(Dataset entries)
----------------------------------------

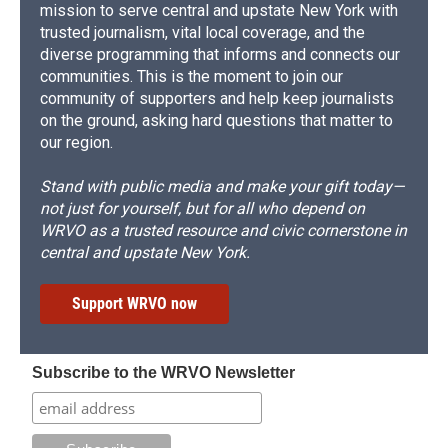
mission to serve central and upstate New York with
trusted journalism, vital local coverage, and the
diverse programming that informs and connects our
communities. This is the moment to join our
community of supporters and help keep journalists
on the ground, asking hard questions that matter to
our region.
Stand with public media and make your gift today—
not just for yourself, but for all who depend on
WRVO as a trusted resource and civic cornerstone in
central and upstate New York.
Support WRVO now
Subscribe to the WRVO Newsletter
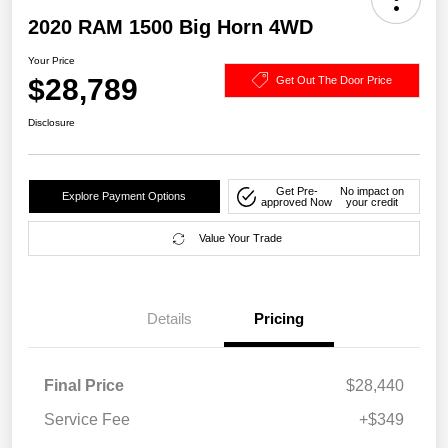
2020 RAM 1500 Big Horn 4WD
Your Price
$28,789
Get Out The Door Price
Disclosure
Get Pre-
No impact on
Explore Payment Options
approved Now
your credit
Value Your Trade
Details
Pricing
Final Price
$28,440
Service Fee
+$349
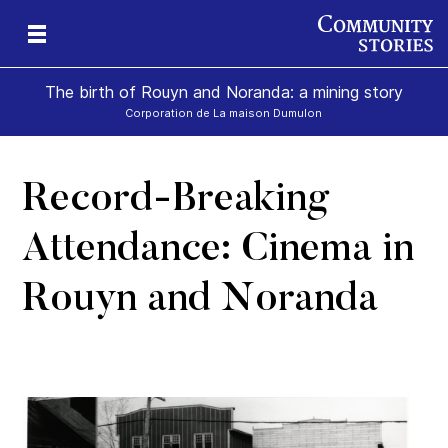
The birth of Rouyn and Noranda: a mining story
Corporation de La maison Dumulon
Record-Breaking
Attendance: Cinema in
Rouyn and Noranda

----------------------------------------

Work task
A word-for-word repeat is expected of the lines from the one with "your credit" to the end of the data, both included; pictures are not part of it.

Response for this exercise
your credit
Value Your Trade
Details
Pricing
Final Price
$28,440
Service Fee
+$349
The birth of Rouyn and Noranda: a mining story
Corporation de La maison Dumulon
Record-Breaking
Attendance: Cinema in
Rouyn and Noranda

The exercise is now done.